**The exercise**
Answer these from the post titled "The changing of the Guard" below:
(a) What color was the carpet in the boss's office?
(b) Who had asked her to bill for her time?
(c) What span of time did the promised six months turn into?

**Text section**
- - - - -
Wednesday, April 16, 2008

The changing of the Guard

She sat feet planted on the orange carpet facing her boss. The puff of heat caused the blinds to dance and clang like symbols as he spoke. The warp speed of his voice droned and made it’s way into the debts of her thoughts. His response wasn’t what she had expected. He began by saying the firm wasn’t doing well and with the upcoming move there was little money left to award her the compensation she was seeking. While the other women did make substantially more money than she, they had been with the firm for many years and their experience couldn’t be compared to hers. She was told she didn’t work as hard as they. He then began to explain that while her billable hours were impressive, they were outside her job description and therefore not expected by the firm. He neglected to mention it was he who had asked her to bill for her time. He summed up by saying he would like to give her more but the senior partner felt her accomplishments were merely a part of the necessary functions of her job description. He neglected to admit promises had been made from the beginning with respect to a bump up in salary. The explanation given at hiring was that she was new, inexperienced in the field and within 6 months of satisfactory performance, a raise would be expected. Six months had led to two years of endless, unkept promises. The culmination of those promises led to the discussion unfolding before her.
- - - - -
**Entries shown**

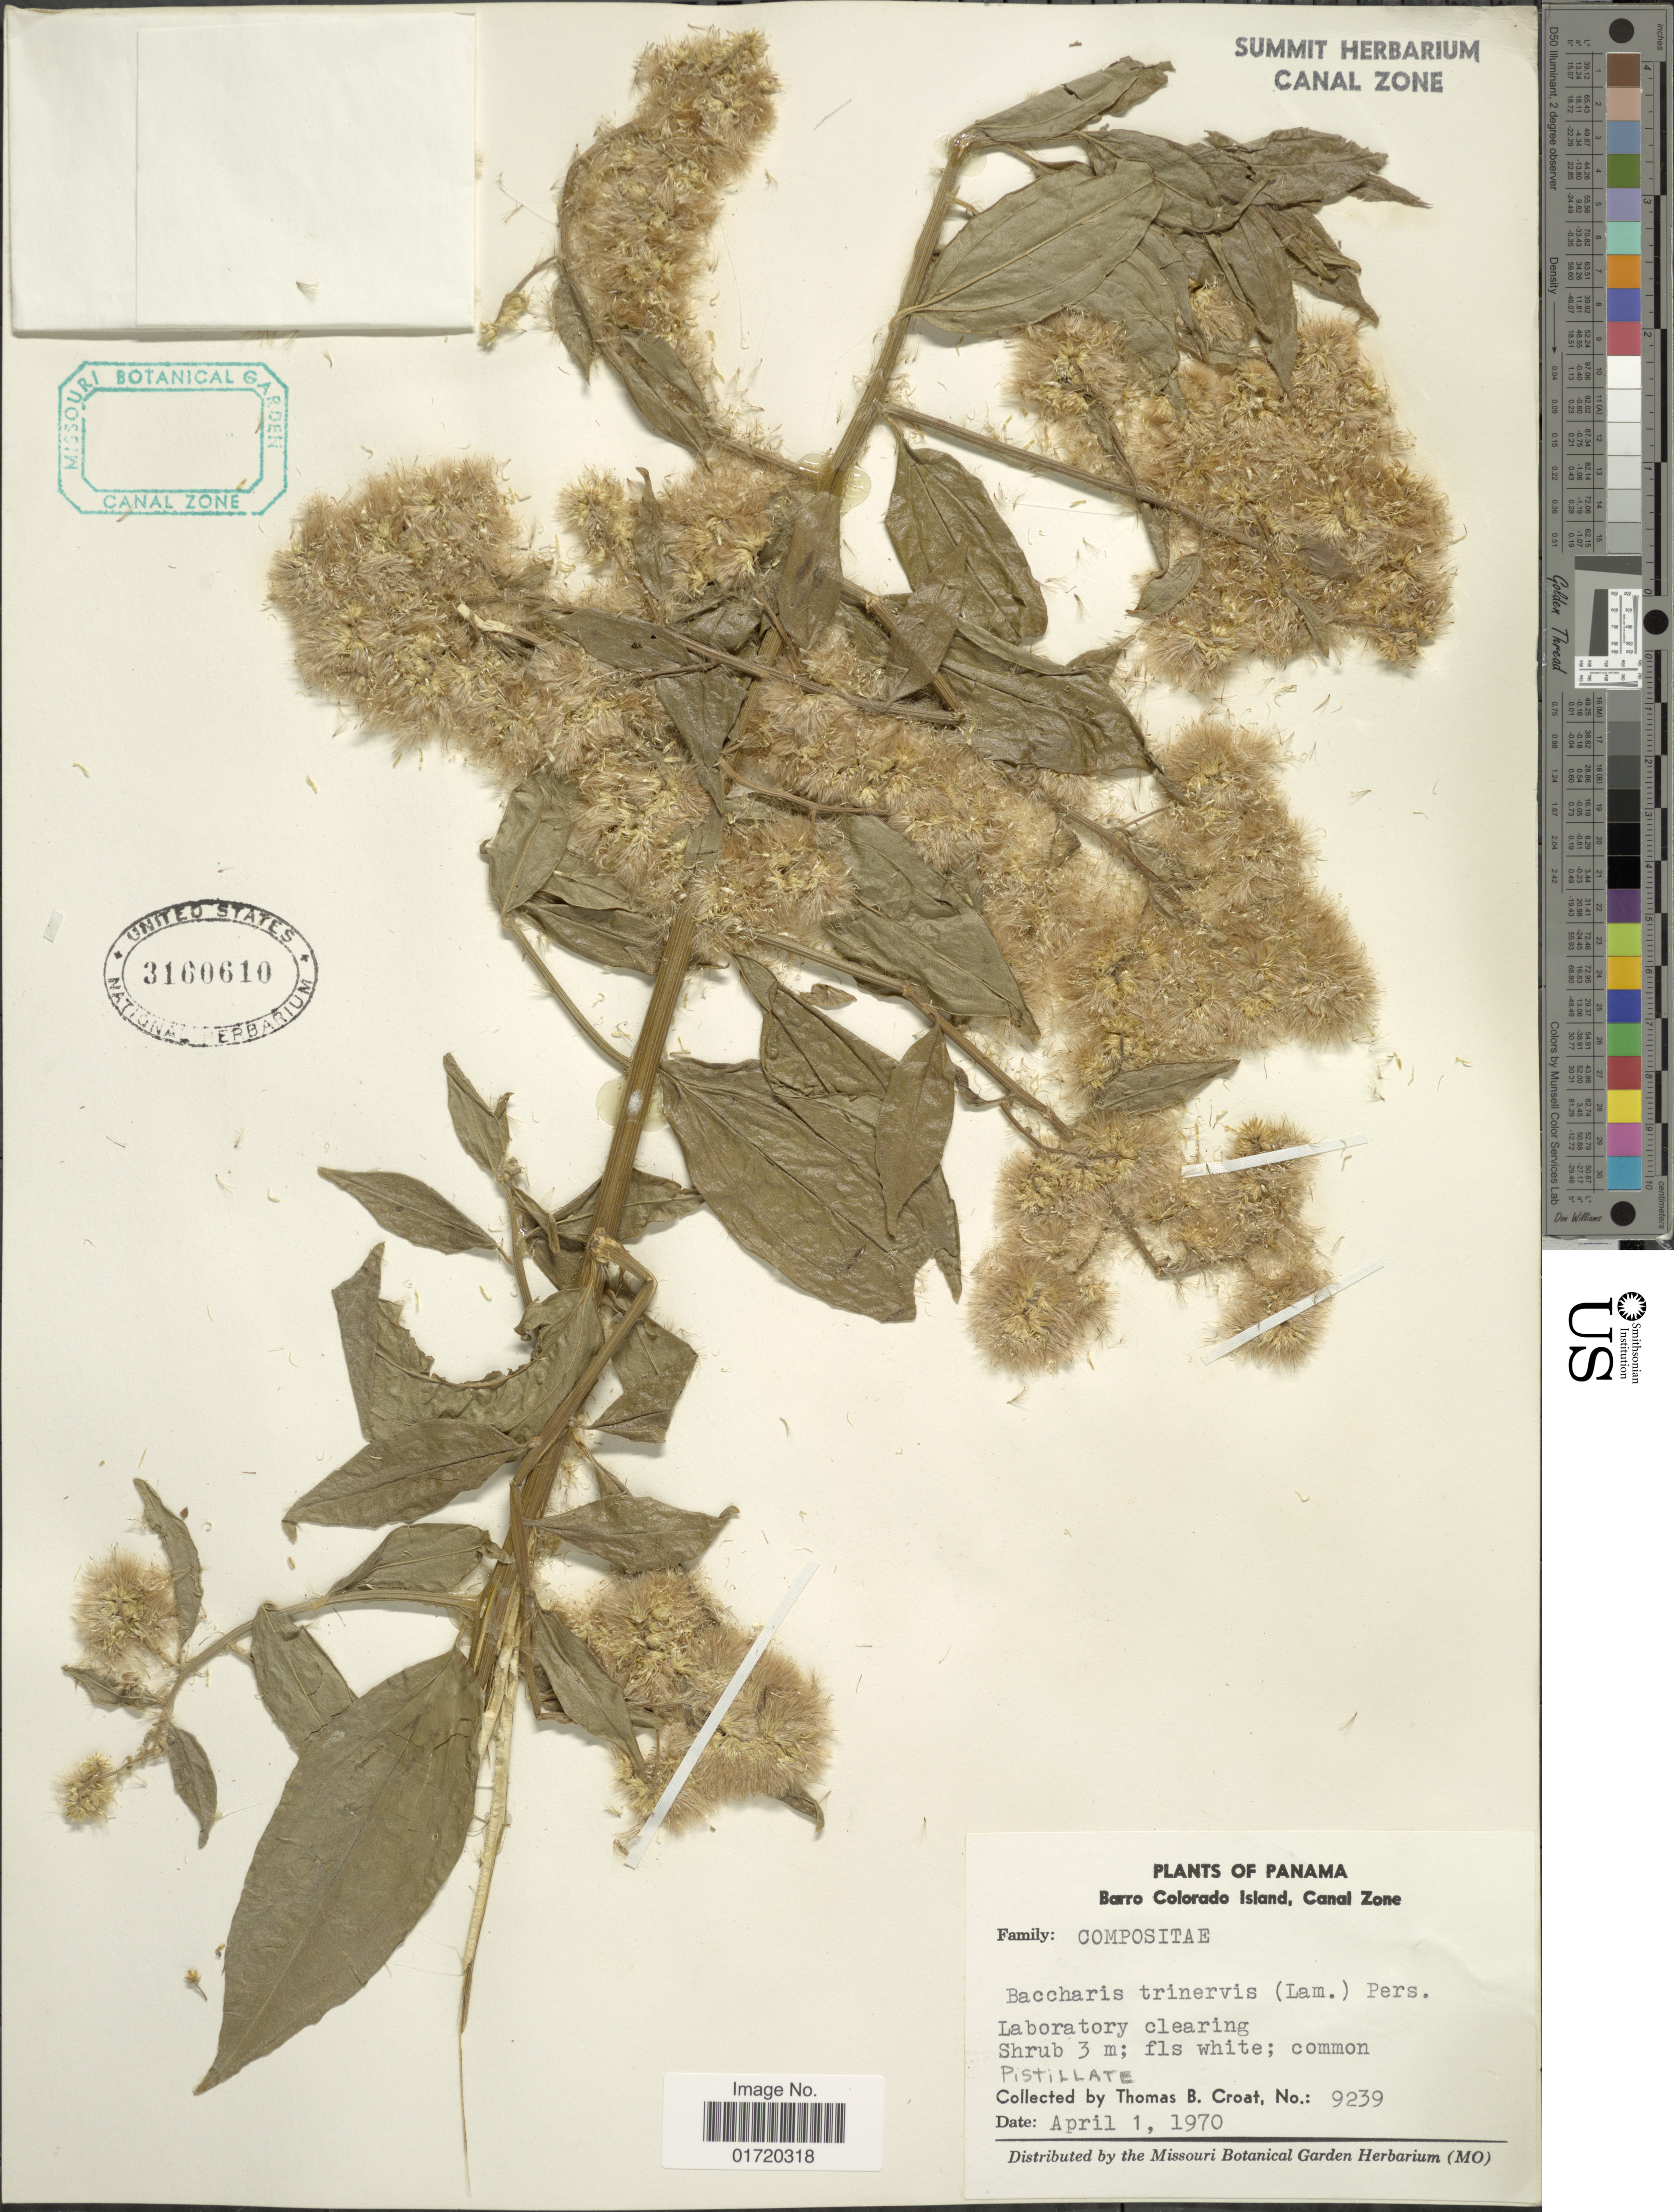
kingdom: Plantae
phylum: Tracheophyta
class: Magnoliopsida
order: Asterales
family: Asteraceae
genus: Baccharis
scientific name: Baccharis trinervis var. rhexioides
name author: (Kunth) Baker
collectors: T. B. Croat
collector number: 9239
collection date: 1970-04-01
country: Panama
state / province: Panamá Oeste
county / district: Canal Zone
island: Barro Colorado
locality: Barro Colorado Island, Canal Zone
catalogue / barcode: US 3160610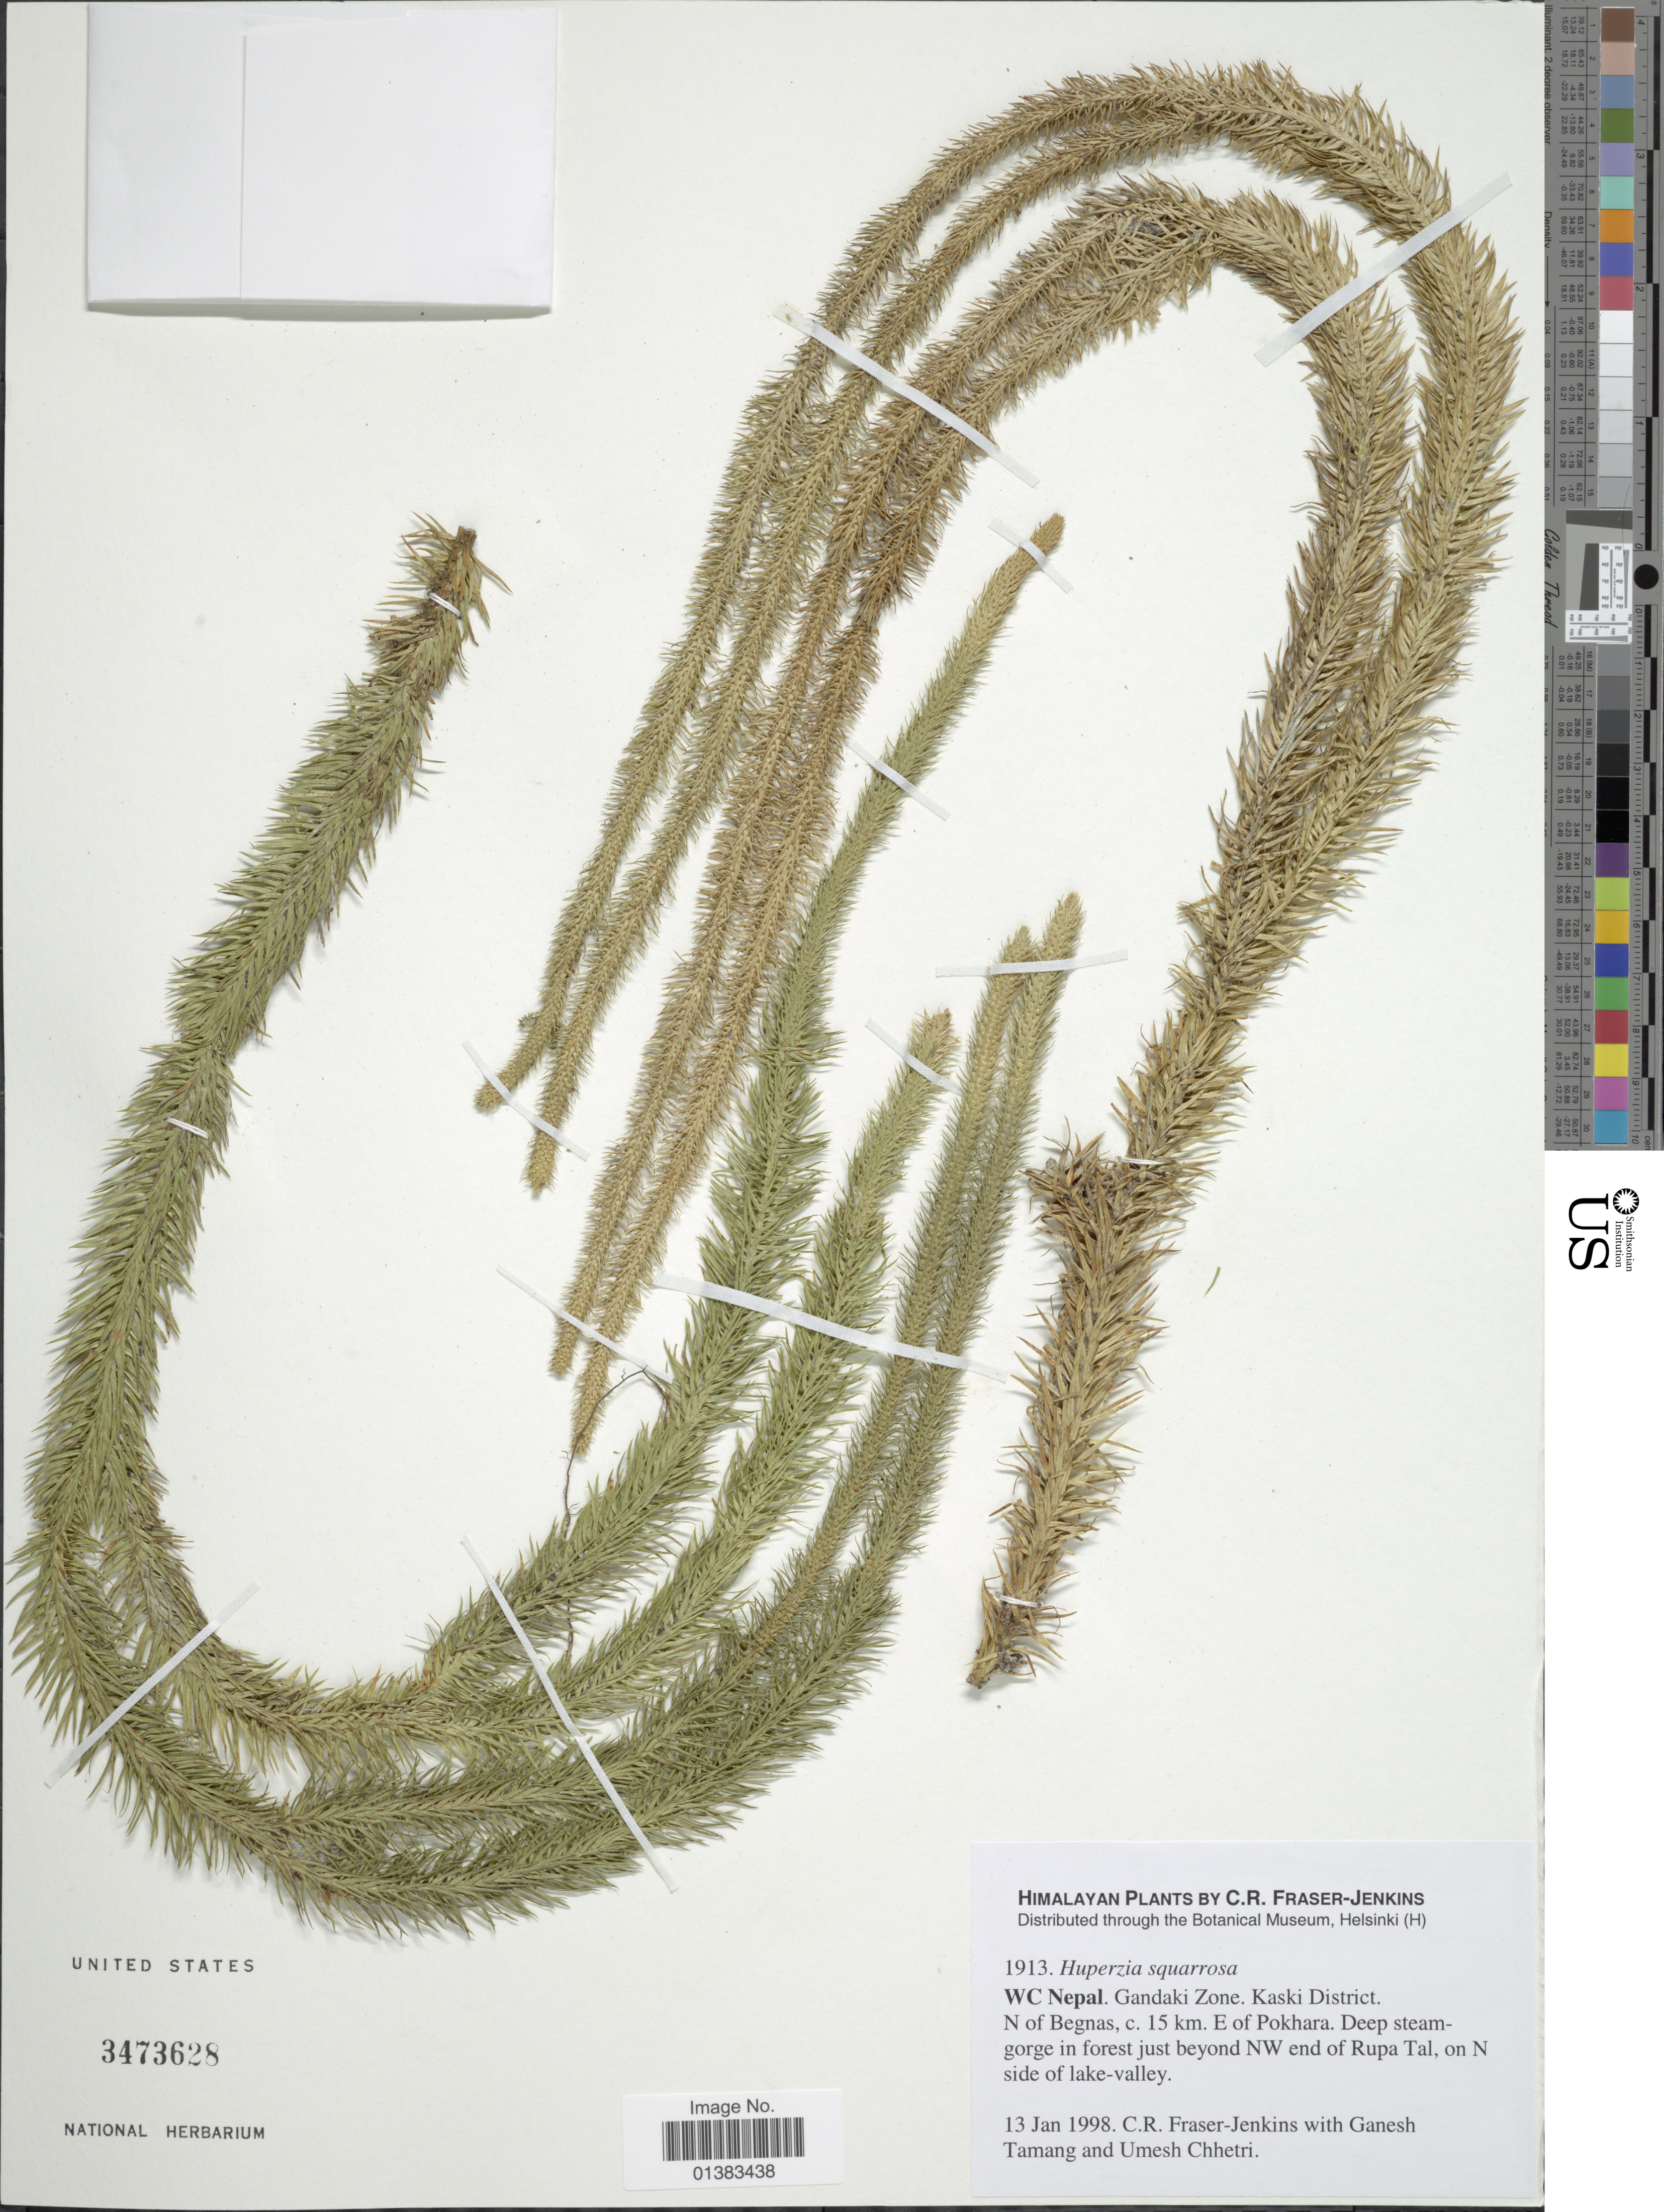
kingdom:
- - - - -
**Correct response**
(a) Orange.
(b) Her boss.
(c) Two years.